The Chinese proportion of business has dropped significantly for all equipment suppliers, including overseas players with customers in China, he also pointed out.
In response, Mesnac is now focusing more on developing new projects in overseas countries including the US, Brazil and Mexico. Another target is Iran, now that sanctions have been lifted.
“We have customers all over the world and this number is increasing,” said Vanko. “What is different is that we have more important strategic customers, from the top 10, let’s say.
“This is not time to get bigger and bigger: it is time for providing some very precise machines and fulfiling the requirements of the top customers.”
The Mesnac boss went on to identify some helpful trends in the market, including a shift by tire makers from making their own tire-building equipment to purchasing it from outside manufacturers.

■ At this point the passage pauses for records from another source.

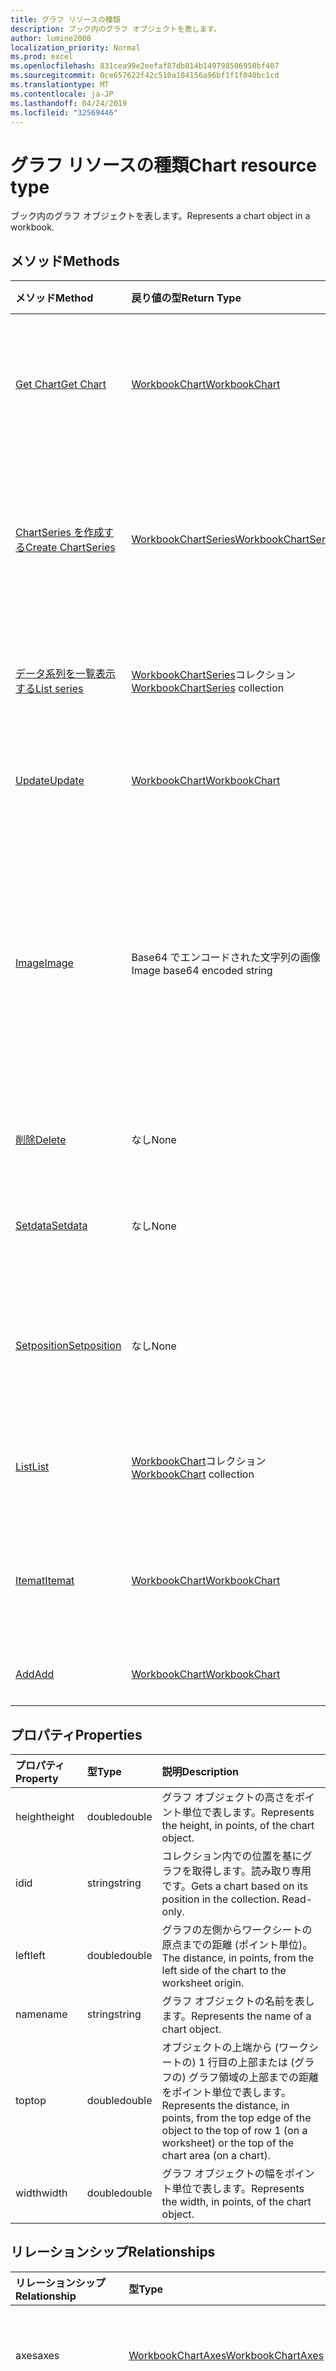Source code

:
 ```yaml
---
title: グラフ リソースの種類
description: ブック内のグラフ オブジェクトを表します。
author: lumine2008
localization_priority: Normal
ms.prod: excel
ms.openlocfilehash: 831cea99e2eefaf87db814b149798506950bf407
ms.sourcegitcommit: 0ce657622f42c510a104156a96bf1f1f040bc1cd
ms.translationtype: MT
ms.contentlocale: ja-JP
ms.lasthandoff: 04/24/2019
ms.locfileid: "32569446"
---
```

# <a name="chart-resource-type"></a><span data-ttu-id="4a4d3-103">グラフ リソースの種類</span><span class="sxs-lookup"><span data-stu-id="4a4d3-103">Chart resource type</span></span>

<span data-ttu-id="4a4d3-104">ブック内のグラフ オブジェクトを表します。</span><span class="sxs-lookup"><span data-stu-id="4a4d3-104">Represents a chart object in a workbook.</span></span>


## <a name="methods"></a><span data-ttu-id="4a4d3-105">メソッド</span><span class="sxs-lookup"><span data-stu-id="4a4d3-105">Methods</span></span>

| <span data-ttu-id="4a4d3-106">メソッド</span><span class="sxs-lookup"><span data-stu-id="4a4d3-106">Method</span></span>           | <span data-ttu-id="4a4d3-107">戻り値の型</span><span class="sxs-lookup"><span data-stu-id="4a4d3-107">Return Type</span></span>    |<span data-ttu-id="4a4d3-108">説明</span><span class="sxs-lookup"><span data-stu-id="4a4d3-108">Description</span></span>|
|:---------------|:--------|:----------|
|[<span data-ttu-id="4a4d3-109">Get Chart</span><span class="sxs-lookup"><span data-stu-id="4a4d3-109">Get Chart</span></span>](../api/chart-get.md) | [<span data-ttu-id="4a4d3-110">WorkbookChart</span><span class="sxs-lookup"><span data-stu-id="4a4d3-110">WorkbookChart</span></span>](chart.md) |<span data-ttu-id="4a4d3-111">グラフ オブジェクトのプロパティと関係を読み取ります。</span><span class="sxs-lookup"><span data-stu-id="4a4d3-111">Read properties and relationships of chart object.</span></span>|
|[<span data-ttu-id="4a4d3-112">ChartSeries を作成する</span><span class="sxs-lookup"><span data-stu-id="4a4d3-112">Create ChartSeries</span></span>](../api/chart-post-series.md) |[<span data-ttu-id="4a4d3-113">WorkbookChartSeries</span><span class="sxs-lookup"><span data-stu-id="4a4d3-113">WorkbookChartSeries</span></span>](chartseries.md)| <span data-ttu-id="4a4d3-114">データ系列のコレクションに投稿して、新しい ChartSeries を作成します。</span><span class="sxs-lookup"><span data-stu-id="4a4d3-114">Create a new ChartSeries by posting to the series collection.</span></span>|
|[<span data-ttu-id="4a4d3-115">データ系列を一覧表示する</span><span class="sxs-lookup"><span data-stu-id="4a4d3-115">List series</span></span>](../api/chart-list-series.md) |<span data-ttu-id="4a4d3-116">[WorkbookChartSeries](chartseries.md)コレクション</span><span class="sxs-lookup"><span data-stu-id="4a4d3-116">[WorkbookChartSeries](chartseries.md) collection</span></span>| <span data-ttu-id="4a4d3-117">ChartSeries オブジェクトのコレクションを取得します。</span><span class="sxs-lookup"><span data-stu-id="4a4d3-117">Get a ChartSeries object collection.</span></span>|
|[<span data-ttu-id="4a4d3-118">Update</span><span class="sxs-lookup"><span data-stu-id="4a4d3-118">Update</span></span>](../api/chart-update.md) | [<span data-ttu-id="4a4d3-119">WorkbookChart</span><span class="sxs-lookup"><span data-stu-id="4a4d3-119">WorkbookChart</span></span>](chart.md)   |<span data-ttu-id="4a4d3-120">グラフ オブジェクトを更新します。</span><span class="sxs-lookup"><span data-stu-id="4a4d3-120">Update Chart object.</span></span> |
|[<span data-ttu-id="4a4d3-121">Image</span><span class="sxs-lookup"><span data-stu-id="4a4d3-121">Image</span></span>](../api/chart-image.md)|<span data-ttu-id="4a4d3-122">Base64 でエンコードされた文字列の画像</span><span class="sxs-lookup"><span data-stu-id="4a4d3-122">Image base64 encoded string</span></span>|<span data-ttu-id="4a4d3-123">指定したサイズに合わせてグラフを拡大・縮小することで、グラフを Base64 でエンコードされた画像としてレンダリングします。</span><span class="sxs-lookup"><span data-stu-id="4a4d3-123">Renders the chart as a base64-encoded image by scaling the chart to fit the specified dimensions.</span></span>|
|[<span data-ttu-id="4a4d3-124">削除</span><span class="sxs-lookup"><span data-stu-id="4a4d3-124">Delete</span></span>](../api/chart-delete.md)|<span data-ttu-id="4a4d3-125">なし</span><span class="sxs-lookup"><span data-stu-id="4a4d3-125">None</span></span>|<span data-ttu-id="4a4d3-126">グラフ オブジェクトを削除します。</span><span class="sxs-lookup"><span data-stu-id="4a4d3-126">Deletes the chart object.</span></span>|
|[<span data-ttu-id="4a4d3-127">Setdata</span><span class="sxs-lookup"><span data-stu-id="4a4d3-127">Setdata</span></span>](../api/chart-setdata.md)|<span data-ttu-id="4a4d3-128">なし</span><span class="sxs-lookup"><span data-stu-id="4a4d3-128">None</span></span>|<span data-ttu-id="4a4d3-129">グラフの元データをリセットします。</span><span class="sxs-lookup"><span data-stu-id="4a4d3-129">Resets the source data for the chart.</span></span>|
|[<span data-ttu-id="4a4d3-130">Setposition</span><span class="sxs-lookup"><span data-stu-id="4a4d3-130">Setposition</span></span>](../api/chart-setposition.md)|<span data-ttu-id="4a4d3-131">なし</span><span class="sxs-lookup"><span data-stu-id="4a4d3-131">None</span></span>|<span data-ttu-id="4a4d3-132">ワークシート上のセルを基準にしてグラフを配置します。</span><span class="sxs-lookup"><span data-stu-id="4a4d3-132">Positions the chart relative to cells on the worksheet.</span></span>|
|[<span data-ttu-id="4a4d3-133">List</span><span class="sxs-lookup"><span data-stu-id="4a4d3-133">List</span></span>](../api/chart-list.md) | <span data-ttu-id="4a4d3-134">[WorkbookChart](chart.md)コレクション</span><span class="sxs-lookup"><span data-stu-id="4a4d3-134">[WorkbookChart](chart.md) collection</span></span> |<span data-ttu-id="4a4d3-135">グラフ オブジェクトのコレクションを取得します。</span><span class="sxs-lookup"><span data-stu-id="4a4d3-135">Get chart object collection.</span></span> |
|[<span data-ttu-id="4a4d3-136">Itemat</span><span class="sxs-lookup"><span data-stu-id="4a4d3-136">Itemat</span></span>](../api/chartcollection-itemat.md)|[<span data-ttu-id="4a4d3-137">WorkbookChart</span><span class="sxs-lookup"><span data-stu-id="4a4d3-137">WorkbookChart</span></span>](chart.md)|<span data-ttu-id="4a4d3-138">コレクション内での位置を基にグラフを取得します。</span><span class="sxs-lookup"><span data-stu-id="4a4d3-138">Gets a chart based on its position in the collection.</span></span>|
|[<span data-ttu-id="4a4d3-139">Add</span><span class="sxs-lookup"><span data-stu-id="4a4d3-139">Add</span></span>](../api/chartcollection-add.md)|[<span data-ttu-id="4a4d3-140">WorkbookChart</span><span class="sxs-lookup"><span data-stu-id="4a4d3-140">WorkbookChart</span></span>](chart.md)|<span data-ttu-id="4a4d3-141">新しいグラフを作成します。</span><span class="sxs-lookup"><span data-stu-id="4a4d3-141">Creates a new chart.</span></span>|

## <a name="properties"></a><span data-ttu-id="4a4d3-142">プロパティ</span><span class="sxs-lookup"><span data-stu-id="4a4d3-142">Properties</span></span>
| <span data-ttu-id="4a4d3-143">プロパティ</span><span class="sxs-lookup"><span data-stu-id="4a4d3-143">Property</span></span>     | <span data-ttu-id="4a4d3-144">型</span><span class="sxs-lookup"><span data-stu-id="4a4d3-144">Type</span></span>   |<span data-ttu-id="4a4d3-145">説明</span><span class="sxs-lookup"><span data-stu-id="4a4d3-145">Description</span></span>|
|:---------------|:--------|:----------|
|<span data-ttu-id="4a4d3-146">height</span><span class="sxs-lookup"><span data-stu-id="4a4d3-146">height</span></span>|<span data-ttu-id="4a4d3-147">double</span><span class="sxs-lookup"><span data-stu-id="4a4d3-147">double</span></span>|<span data-ttu-id="4a4d3-148">グラフ オブジェクトの高さをポイント単位で表します。</span><span class="sxs-lookup"><span data-stu-id="4a4d3-148">Represents the height, in points, of the chart object.</span></span>|
|<span data-ttu-id="4a4d3-149">id</span><span class="sxs-lookup"><span data-stu-id="4a4d3-149">id</span></span>|<span data-ttu-id="4a4d3-150">string</span><span class="sxs-lookup"><span data-stu-id="4a4d3-150">string</span></span>|<span data-ttu-id="4a4d3-p101">コレクション内での位置を基にグラフを取得します。読み取り専用です。</span><span class="sxs-lookup"><span data-stu-id="4a4d3-p101">Gets a chart based on its position in the collection. Read-only.</span></span>|
|<span data-ttu-id="4a4d3-153">left</span><span class="sxs-lookup"><span data-stu-id="4a4d3-153">left</span></span>|<span data-ttu-id="4a4d3-154">double</span><span class="sxs-lookup"><span data-stu-id="4a4d3-154">double</span></span>|<span data-ttu-id="4a4d3-155">グラフの左側からワークシートの原点までの距離 (ポイント単位)。</span><span class="sxs-lookup"><span data-stu-id="4a4d3-155">The distance, in points, from the left side of the chart to the worksheet origin.</span></span>|
|<span data-ttu-id="4a4d3-156">name</span><span class="sxs-lookup"><span data-stu-id="4a4d3-156">name</span></span>|<span data-ttu-id="4a4d3-157">string</span><span class="sxs-lookup"><span data-stu-id="4a4d3-157">string</span></span>|<span data-ttu-id="4a4d3-158">グラフ オブジェクトの名前を表します。</span><span class="sxs-lookup"><span data-stu-id="4a4d3-158">Represents the name of a chart object.</span></span>|
|<span data-ttu-id="4a4d3-159">top</span><span class="sxs-lookup"><span data-stu-id="4a4d3-159">top</span></span>|<span data-ttu-id="4a4d3-160">double</span><span class="sxs-lookup"><span data-stu-id="4a4d3-160">double</span></span>|<span data-ttu-id="4a4d3-161">オブジェクトの上端から (ワークシートの) 1 行目の上部または (グラフの) グラフ領域の上部までの距離をポイント単位で表します。</span><span class="sxs-lookup"><span data-stu-id="4a4d3-161">Represents the distance, in points, from the top edge of the object to the top of row 1 (on a worksheet) or the top of the chart area (on a chart).</span></span>|
|<span data-ttu-id="4a4d3-162">width</span><span class="sxs-lookup"><span data-stu-id="4a4d3-162">width</span></span>|<span data-ttu-id="4a4d3-163">double</span><span class="sxs-lookup"><span data-stu-id="4a4d3-163">double</span></span>|<span data-ttu-id="4a4d3-164">グラフ オブジェクトの幅をポイント単位で表します。</span><span class="sxs-lookup"><span data-stu-id="4a4d3-164">Represents the width, in points, of the chart object.</span></span>|

## <a name="relationships"></a><span data-ttu-id="4a4d3-165">リレーションシップ</span><span class="sxs-lookup"><span data-stu-id="4a4d3-165">Relationships</span></span>
| <span data-ttu-id="4a4d3-166">リレーションシップ</span><span class="sxs-lookup"><span data-stu-id="4a4d3-166">Relationship</span></span> | <span data-ttu-id="4a4d3-167">型</span><span class="sxs-lookup"><span data-stu-id="4a4d3-167">Type</span></span>   |<span data-ttu-id="4a4d3-168">説明</span><span class="sxs-lookup"><span data-stu-id="4a4d3-168">Description</span></span>|
|:---------------|:--------|:----------|
|<span data-ttu-id="4a4d3-169">axes</span><span class="sxs-lookup"><span data-stu-id="4a4d3-169">axes</span></span>|[<span data-ttu-id="4a4d3-170">WorkbookChartAxes</span><span class="sxs-lookup"><span data-stu-id="4a4d3-170">WorkbookChartAxes</span></span>](chartaxes.md)|<span data-ttu-id="4a4d3-p102">グラフの軸を表します。値の取得のみ可能です。</span><span class="sxs-lookup"><span data-stu-id="4a4d3-p102">Represents chart axes. Read-only.</span></span>|
|<span data-ttu-id="4a4d3-173">dataLabels</span><span class="sxs-lookup"><span data-stu-id="4a4d3-173">dataLabels</span></span>|[<span data-ttu-id="4a4d3-174">WorkbookChartDataLabels</span><span class="sxs-lookup"><span data-stu-id="4a4d3-174">WorkbookChartDataLabels</span></span>](chartdatalabels.md)|<span data-ttu-id="4a4d3-p103">グラフのデータラベルを表します。値の取得のみ可能です。</span><span class="sxs-lookup"><span data-stu-id="4a4d3-p103">Represents the datalabels on the chart. Read-only.</span></span>|
|<span data-ttu-id="4a4d3-177">format</span><span class="sxs-lookup"><span data-stu-id="4a4d3-177">format</span></span>|[<span data-ttu-id="4a4d3-178">WorkbookChartAreaFormat</span><span class="sxs-lookup"><span data-stu-id="4a4d3-178">WorkbookChartAreaFormat</span></span>](chartareaformat.md)|<span data-ttu-id="4a4d3-p104">グラフ領域の書式設定プロパティをカプセル化します。値の取得のみ可能です。</span><span class="sxs-lookup"><span data-stu-id="4a4d3-p104">Encapsulates the format properties for the chart area. Read-only.</span></span>|
|<span data-ttu-id="4a4d3-181">legend</span><span class="sxs-lookup"><span data-stu-id="4a4d3-181">legend</span></span>|[<span data-ttu-id="4a4d3-182">WorkbookChartLegend</span><span class="sxs-lookup"><span data-stu-id="4a4d3-182">WorkbookChartLegend</span></span>](chartlegend.md)|<span data-ttu-id="4a4d3-p105">グラフの凡例を表します。値の取得のみ可能です。</span><span class="sxs-lookup"><span data-stu-id="4a4d3-p105">Represents the legend for the chart. Read-only.</span></span>|
|<span data-ttu-id="4a4d3-185">series</span><span class="sxs-lookup"><span data-stu-id="4a4d3-185">series</span></span>|<span data-ttu-id="4a4d3-186">[WorkbookChartSeries](chartseries.md)コレクション</span><span class="sxs-lookup"><span data-stu-id="4a4d3-186">[WorkbookChartSeries](chartseries.md) collection</span></span>|<span data-ttu-id="4a4d3-p106">グラフの 1 つのデータ系列またはデータ系列のコレクションを表します。値の取得のみ可能です。</span><span class="sxs-lookup"><span data-stu-id="4a4d3-p106">Represents either a single series or collection of series in the chart. Read-only.</span></span>|
|<span data-ttu-id="4a4d3-189">title</span><span class="sxs-lookup"><span data-stu-id="4a4d3-189">title</span></span>|[<span data-ttu-id="4a4d3-190">WorkbookChartTitle</span><span class="sxs-lookup"><span data-stu-id="4a4d3-190">WorkbookChartTitle</span></span>](charttitle.md)|<span data-ttu-id="4a4d3-p107">指定したグラフのタイトル (タイトルのテキスト、表示/非表示、位置、書式設定など) を表します。値の取得のみ可能です。</span><span class="sxs-lookup"><span data-stu-id="4a4d3-p107">Represents the title of the specified chart, including the text, visibility, position and formating of the title. Read-only.</span></span>|
|<span data-ttu-id="4a4d3-193">worksheet</span><span class="sxs-lookup"><span data-stu-id="4a4d3-193">worksheet</span></span>|[<span data-ttu-id="4a4d3-194">WorkbookWorksheet</span><span class="sxs-lookup"><span data-stu-id="4a4d3-194">WorkbookWorksheet</span></span>](worksheet.md)|<span data-ttu-id="4a4d3-195">現在のグラフを含んでいるワークシート。</span><span class="sxs-lookup"><span data-stu-id="4a4d3-195">The worksheet containing the current chart.</span></span> <span data-ttu-id="4a4d3-196">読み取り専用です。</span><span class="sxs-lookup"><span data-stu-id="4a4d3-196">Read-only.</span></span>|

## <a name="json-representation"></a><span data-ttu-id="4a4d3-197">JSON 表記</span><span class="sxs-lookup"><span data-stu-id="4a4d3-197">JSON representation</span></span>

<span data-ttu-id="4a4d3-198">以下は、リソースの JSON 表記です。</span><span class="sxs-lookup"><span data-stu-id="4a4d3-198">Here is a JSON representation of the resource.</span></span>

<!--{
  "blockType": "resource",
  "optionalProperties": [],
  "keyProperty": "id",
  "baseType": "microsoft.graph.entity",
  "@odata.type": "microsoft.graph.workbookChart"
}-->

```json
{
  "height": 1024,
  "id": "string",
  "left": 1024,
  "name": "string",
  "top": 1024,
  "width": 1024
}

```

<!-- uuid: 8fcb5dbc-d5aa-4681-8e31-b001d5168d79
2015-10-25 14:57:30 UTC -->
<!-- {
  "type": "#page.annotation",
  "description": "Chart resource",
  "keywords": "",
  "section": "documentation",
  "tocPath": ""
}-->
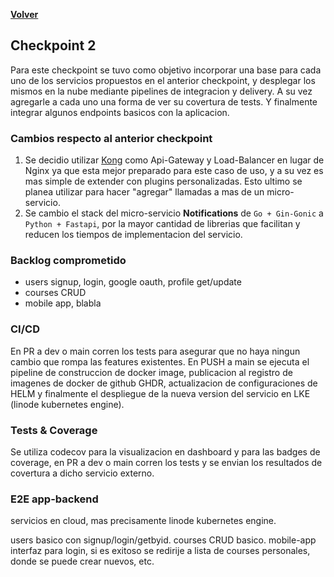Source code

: [**Volver**](../README.md)

## Checkpoint 2

Para este checkpoint se tuvo como objetivo incorporar una base para cada uno de los servicios propuestos en el anterior checkpoint, y desplegar los mismos en la nube mediante pipelines de integracion y delivery. A su vez agregarle a cada uno una forma de ver su covertura de tests. Y finalmente integrar algunos endpoints basicos con la aplicacion.

### Cambios respecto al anterior checkpoint

1. Se decidio utilizar [Kong](https://konghq.com/) como Api-Gateway y Load-Balancer en lugar de Nginx ya que esta mejor preparado para este caso de uso, y a su vez es mas simple de extender con plugins personalizadas. Esto ultimo se planea utilizar para hacer "agregar" llamadas a mas de un micro-servicio.
2. Se cambio el stack del micro-servicio **Notifications** de `Go + Gin-Gonic` a `Python + Fastapi`, por la mayor cantidad de librerias que facilitan y reducen los tiempos de implementacion del servicio.

### Backlog comprometido

- users signup, login, google oauth, profile get/update
- courses CRUD
- mobile app, blabla

### CI/CD

En PR a dev o main corren los tests para asegurar que no haya ningun cambio que rompa las features existentes. En PUSH a main se ejecuta el pipeline de construccion de docker image, publicacion al registro de imagenes de docker de github GHDR, actualizacion de configuraciones de HELM y finalmente el despliegue de la nueva version del servicio en LKE (linode kubernetes engine).

### Tests & Coverage

Se utiliza codecov para la visualizacion en dashboard y para las badges de coverage, en PR a dev o main corren los tests y se envian los resultados de covertura a dicho servicio externo.

### E2E app-backend

servicios en cloud, mas precisamente linode kubernetes engine.

users basico con signup/login/getbyid.
courses CRUD basico.
mobile-app interfaz para login, si es exitoso se redirije a lista de courses personales, donde se puede crear nuevos, etc.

“This is a very interesting chance for machinery makers,” said Vanko. “We can provide the R&D, the production and the service. This is the way we would like to go.”
Another positive, he said, is the tire industry’s current drive to use more silica in its rubber compounds: “This new trend in the construction of the tire helps us to be more active in the mixing area. Companies are starting to invest more in the mixing area and looking at modernisation.”
Vanko went on to emphasise that the smart factory project remained Mesnac’s number 1 priority. The company, he said, is continuing to develop integrated automation technology for every stage of tire manufacture, from mixing and testing through to handling and storage.
The concept, he said, is now starting to interest ”even the most conservative customers in the tire sector, who never talked about it before”. This is, in part, because the company now has projects that show the savings that can be made in terms of people, operating costs and footprint on the factory floor.
Efficiencies include optimising processes such as pre-processing polymers and transfer to the mixer, combining polymers according to viscosity and filling the mixer automatically without an operator, the Mesnac VP said.
Another Chinese machinery maker Tianjin Saixiang Technology Co. Ltd (TST), meanwhile, pegged its 2015 annual sales at 362 million yuan (€50 million), down by 51 percent from 2014. The company saw a €13 million net loss last year compared to €7 million net profit in 2014, according to its statement in February.
The statement attributed the slide to a languid market in both China and overseas. TST’s total assets also dropped by 3 percent to €238 million.
Zhang Jiliang, vice general manager of TST said that the industry in China faced some major challenges, and that Chinese tire manufacturers must develop new strategies for the future.
This could include setting up tire plants abroad, for example, in south east Asia, suggested Zhang, citing the examples of Qingdao Sentury Tire Co Ltd and Shandong Linglong Tire Co Ltd, which have new facilities in Thailand.